**Extrait du document**:
Un été
DEMOLITION
A la veille de quitter Charmes, où je ne reviendrai plus qu'épisodiquement jusqu'à la prochaine belle saison, je me retourne en arrière et m'interroge sur cet été 2009, mon premier été d'orphelin.
N'ayant pas d'enfants je ne m'inscris plus dans aucune verticalité, ma lignée ne s'étale plus qu'horizontalement, j'ai perdu l'ascendant et n'ai pas de descendants. Je suis une branche sans fruits, j'aboutis sur le néant. Avant le départ d'Henriette cette évidence ne m'était jamais apparue.
Mais ne dramatisons rien, à défaut de procréer j'aurais tissé tous ces liens qui justifient une vie...

**Consigne**: Transcrivez l'extrait du document ci-dessus, de « N'ayant pas d'enfants » à « m'était jamais apparue. ».

**Données**:
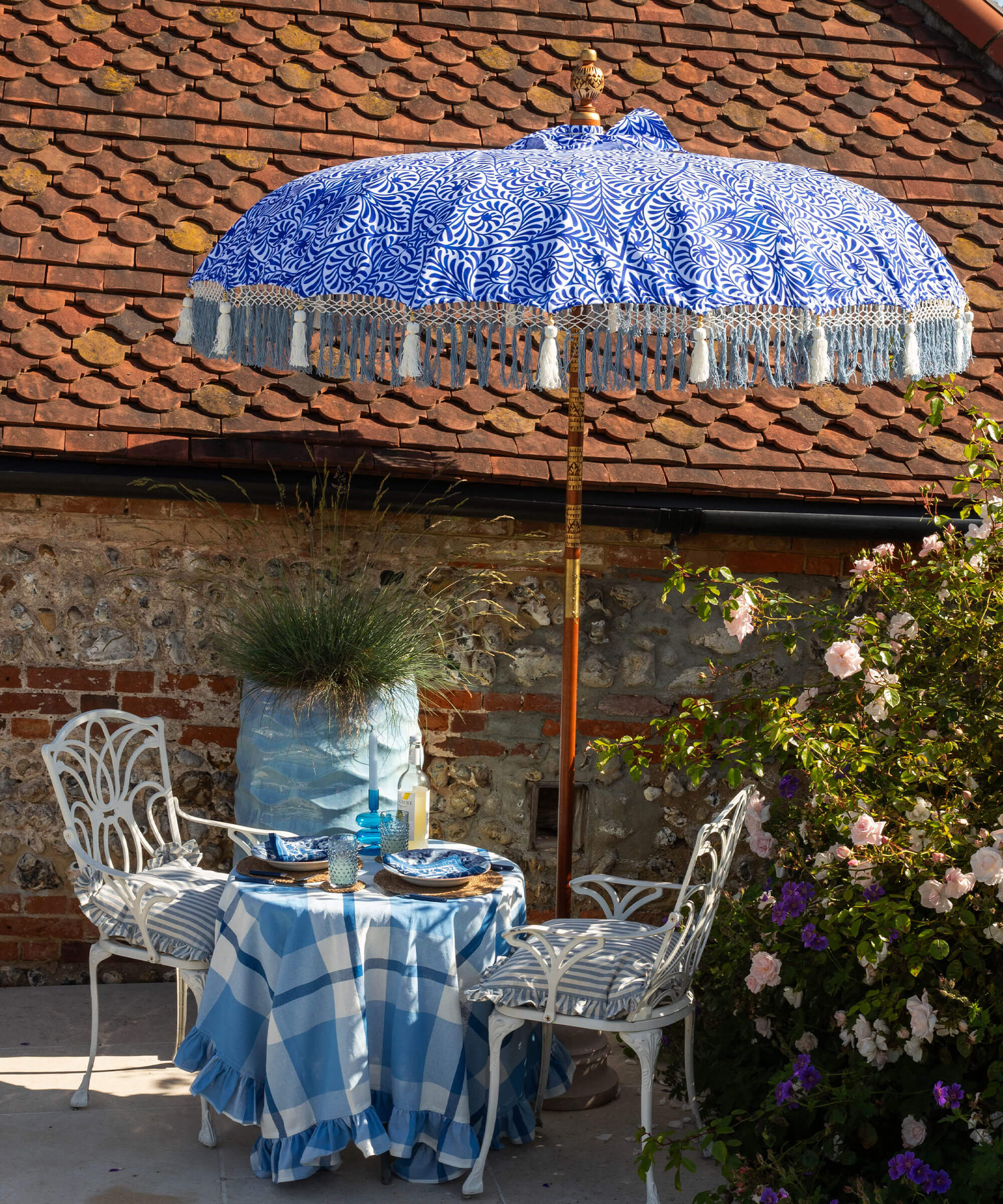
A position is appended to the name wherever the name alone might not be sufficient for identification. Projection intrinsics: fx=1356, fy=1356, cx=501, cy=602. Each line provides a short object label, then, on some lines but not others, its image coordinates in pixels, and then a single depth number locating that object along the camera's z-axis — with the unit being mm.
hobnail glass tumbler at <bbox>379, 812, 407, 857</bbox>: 4125
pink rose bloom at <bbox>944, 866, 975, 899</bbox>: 3107
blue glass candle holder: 4258
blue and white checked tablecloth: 3574
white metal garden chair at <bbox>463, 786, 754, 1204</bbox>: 3574
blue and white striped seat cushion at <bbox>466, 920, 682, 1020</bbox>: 3580
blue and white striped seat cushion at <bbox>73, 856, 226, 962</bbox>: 3896
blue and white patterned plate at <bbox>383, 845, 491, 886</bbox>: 3779
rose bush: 3188
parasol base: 4199
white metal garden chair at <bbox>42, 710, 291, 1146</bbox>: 3932
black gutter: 4887
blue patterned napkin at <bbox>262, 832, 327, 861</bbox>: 3863
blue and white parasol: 3314
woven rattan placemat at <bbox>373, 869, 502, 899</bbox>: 3770
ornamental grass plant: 4602
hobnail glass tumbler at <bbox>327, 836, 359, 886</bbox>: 3754
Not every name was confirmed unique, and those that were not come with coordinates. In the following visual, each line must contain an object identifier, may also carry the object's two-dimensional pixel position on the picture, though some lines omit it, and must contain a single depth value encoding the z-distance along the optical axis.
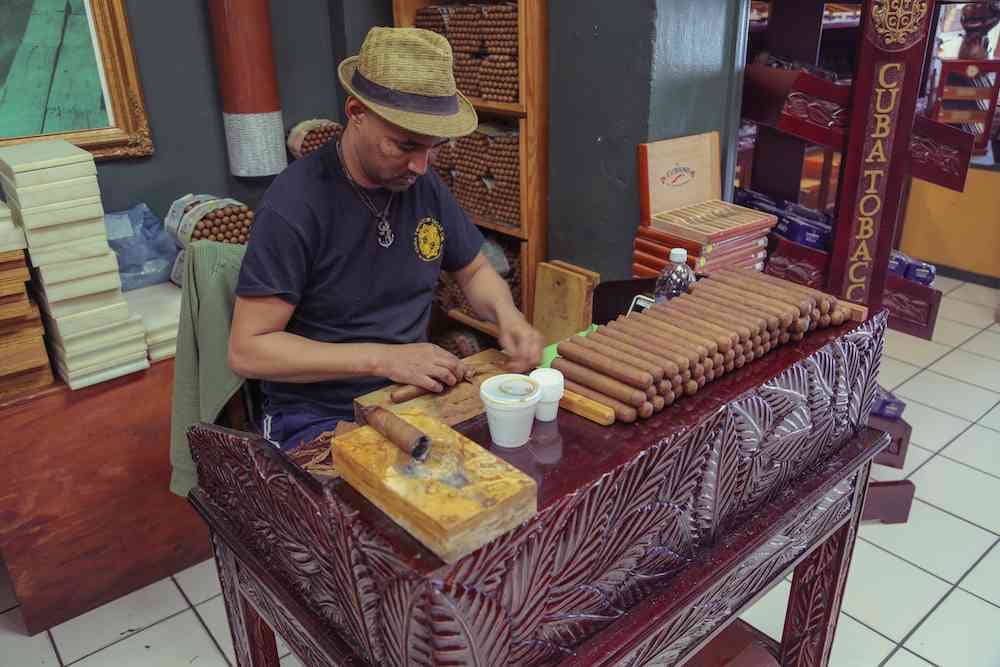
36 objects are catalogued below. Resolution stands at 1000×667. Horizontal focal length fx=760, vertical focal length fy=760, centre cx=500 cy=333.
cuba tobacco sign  2.39
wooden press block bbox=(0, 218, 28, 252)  2.24
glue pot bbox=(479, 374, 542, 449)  1.27
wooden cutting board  1.47
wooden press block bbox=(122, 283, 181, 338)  2.67
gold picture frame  3.06
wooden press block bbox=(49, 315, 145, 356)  2.43
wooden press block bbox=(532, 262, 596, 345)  3.09
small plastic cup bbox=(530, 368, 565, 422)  1.36
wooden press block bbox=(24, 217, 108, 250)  2.28
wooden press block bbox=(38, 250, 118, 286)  2.33
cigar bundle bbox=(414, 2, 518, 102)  3.10
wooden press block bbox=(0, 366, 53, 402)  2.40
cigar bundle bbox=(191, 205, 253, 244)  2.96
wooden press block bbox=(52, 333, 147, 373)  2.44
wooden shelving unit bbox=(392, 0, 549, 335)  2.98
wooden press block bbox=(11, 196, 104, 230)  2.24
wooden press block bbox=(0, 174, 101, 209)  2.21
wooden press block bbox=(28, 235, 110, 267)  2.30
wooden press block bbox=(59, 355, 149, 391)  2.46
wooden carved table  1.11
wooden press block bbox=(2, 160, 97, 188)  2.20
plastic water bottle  2.08
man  1.67
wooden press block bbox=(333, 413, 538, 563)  1.04
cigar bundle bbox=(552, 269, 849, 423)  1.42
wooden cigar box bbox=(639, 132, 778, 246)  2.66
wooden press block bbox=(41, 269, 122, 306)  2.36
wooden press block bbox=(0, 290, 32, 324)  2.30
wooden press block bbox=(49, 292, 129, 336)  2.40
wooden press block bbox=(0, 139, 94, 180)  2.21
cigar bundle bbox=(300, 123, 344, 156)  3.56
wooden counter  2.45
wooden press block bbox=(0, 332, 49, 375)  2.35
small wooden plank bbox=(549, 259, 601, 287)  3.07
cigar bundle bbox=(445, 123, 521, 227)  3.30
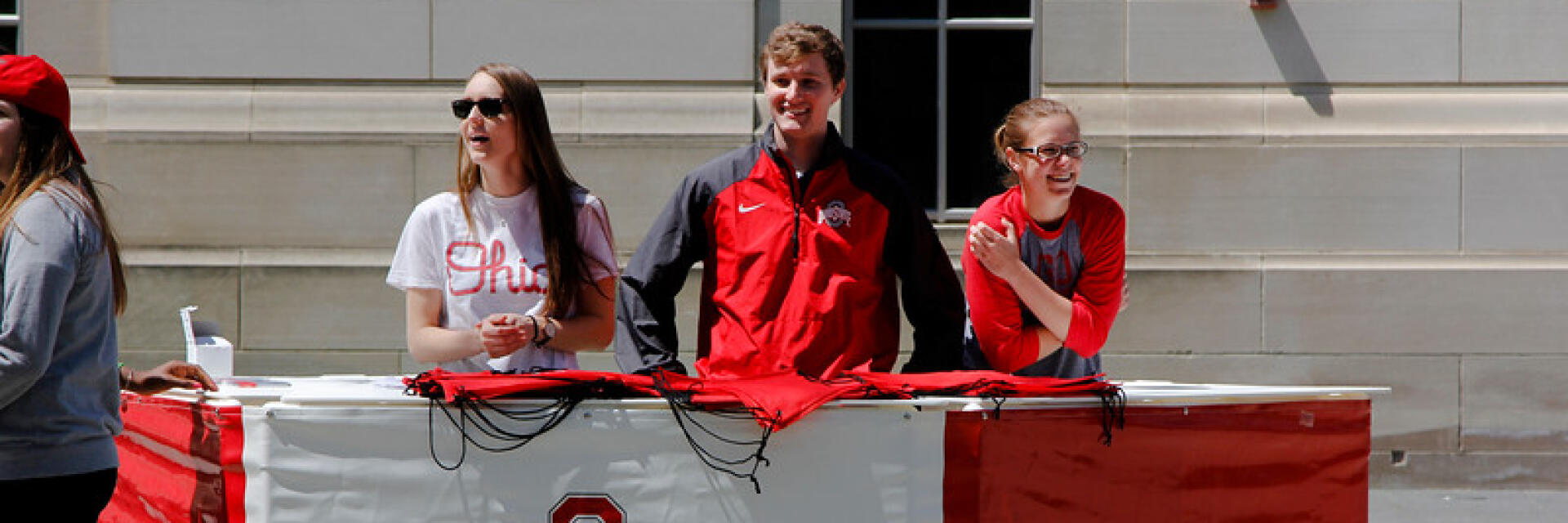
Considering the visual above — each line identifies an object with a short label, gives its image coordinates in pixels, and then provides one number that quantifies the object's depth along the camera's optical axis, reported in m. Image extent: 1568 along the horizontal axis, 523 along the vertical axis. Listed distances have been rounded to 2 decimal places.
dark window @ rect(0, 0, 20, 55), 18.52
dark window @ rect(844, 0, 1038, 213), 18.72
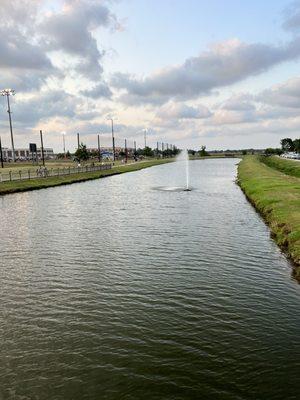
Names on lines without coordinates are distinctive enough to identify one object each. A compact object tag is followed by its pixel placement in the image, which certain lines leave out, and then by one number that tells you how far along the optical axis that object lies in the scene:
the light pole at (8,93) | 120.69
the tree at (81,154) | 153.25
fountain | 61.55
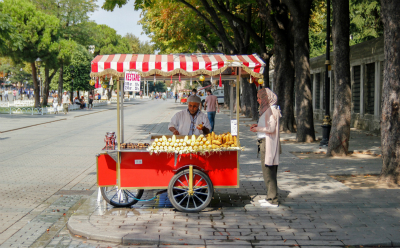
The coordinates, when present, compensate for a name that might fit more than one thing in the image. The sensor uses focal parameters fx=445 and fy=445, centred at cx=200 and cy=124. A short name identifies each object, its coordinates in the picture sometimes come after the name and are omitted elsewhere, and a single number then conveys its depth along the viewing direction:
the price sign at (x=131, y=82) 6.68
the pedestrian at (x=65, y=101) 36.56
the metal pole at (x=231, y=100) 7.89
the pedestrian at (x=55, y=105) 36.19
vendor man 7.84
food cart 6.78
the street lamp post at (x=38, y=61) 39.00
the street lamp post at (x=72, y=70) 49.53
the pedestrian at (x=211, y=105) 18.91
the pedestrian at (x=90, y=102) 47.36
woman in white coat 6.97
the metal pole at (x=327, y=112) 14.77
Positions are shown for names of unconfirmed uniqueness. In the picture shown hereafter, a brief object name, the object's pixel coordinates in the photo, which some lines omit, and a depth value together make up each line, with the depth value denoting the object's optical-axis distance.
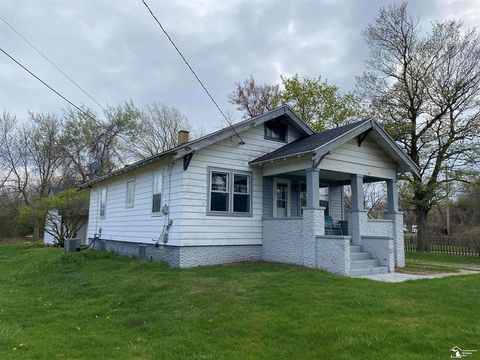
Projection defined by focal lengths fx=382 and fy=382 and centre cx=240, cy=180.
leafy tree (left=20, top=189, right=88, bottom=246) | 22.27
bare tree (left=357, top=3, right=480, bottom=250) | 19.56
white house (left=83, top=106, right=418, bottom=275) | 10.50
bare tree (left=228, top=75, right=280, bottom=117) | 30.92
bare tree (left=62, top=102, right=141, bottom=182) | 32.59
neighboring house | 24.03
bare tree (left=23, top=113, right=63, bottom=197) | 34.16
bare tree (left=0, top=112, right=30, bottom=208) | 35.34
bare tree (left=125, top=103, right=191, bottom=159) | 33.47
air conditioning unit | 16.78
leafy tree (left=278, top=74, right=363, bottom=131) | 26.06
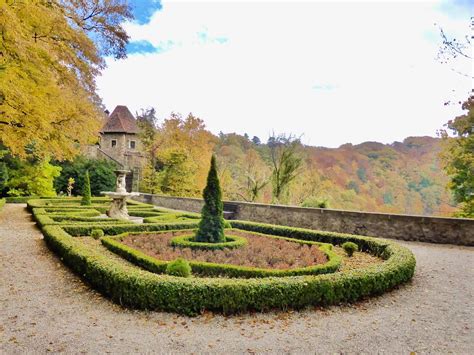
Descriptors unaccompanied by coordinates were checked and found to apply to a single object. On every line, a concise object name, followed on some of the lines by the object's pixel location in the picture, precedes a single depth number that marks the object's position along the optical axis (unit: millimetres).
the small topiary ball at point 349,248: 8078
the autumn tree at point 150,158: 30328
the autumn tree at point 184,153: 28672
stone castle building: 35750
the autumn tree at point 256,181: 23203
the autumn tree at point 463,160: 15312
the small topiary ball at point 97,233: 9539
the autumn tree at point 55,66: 7344
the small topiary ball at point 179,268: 5523
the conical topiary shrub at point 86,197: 17836
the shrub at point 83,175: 27781
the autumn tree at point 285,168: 22250
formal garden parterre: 4672
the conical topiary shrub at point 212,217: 8258
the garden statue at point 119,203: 14203
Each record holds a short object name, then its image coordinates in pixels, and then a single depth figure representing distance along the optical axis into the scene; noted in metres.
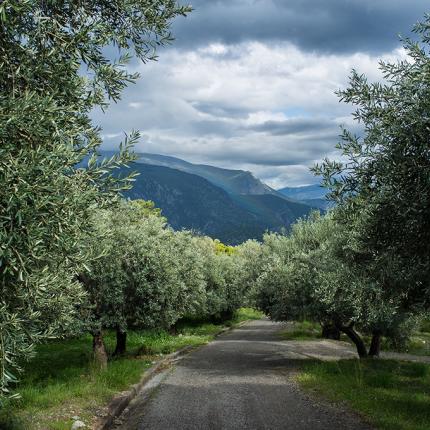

**Réponse attendue**:
N'ayant pas d'enfants je ne m'inscris plus dans aucune verticalité, ma lignée ne s'étale plus qu'horizontalement, j'ai perdu l'ascendant et n'ai pas de descendants. Je suis une branche sans fruits, j'aboutis sur le néant. Avant le départ d'Henriette cette évidence ne m'était jamais apparue.